## The problem
When you copy the data, keep every word exactly as it is and leave the pictures out.

## Provided records
..........

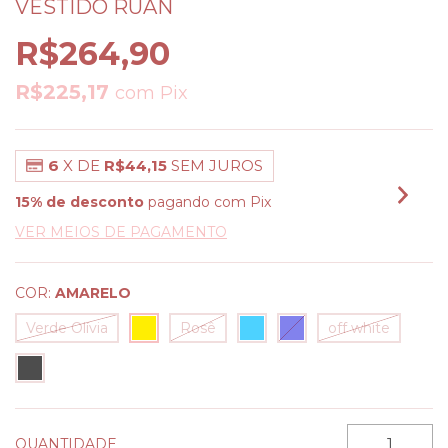
VESTIDO RUAN
R$264,90
R$225,17
com
Pix
6
X DE
R$44,15
SEM JUROS
15% de desconto
pagando com Pix
VER MEIOS DE PAGAMENTO
COR:
AMARELO
Verde Olívia
Rosê
off white
QUANTIDADE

..........

## Task solution
VESTIDO RUAN
R$264,90
R$225,17
com
Pix
6
X DE
R$44,15
SEM JUROS
15% de desconto
pagando com Pix
VER MEIOS DE PAGAMENTO
COR:
AMARELO
Verde Olívia
Rosê
off white
QUANTIDADE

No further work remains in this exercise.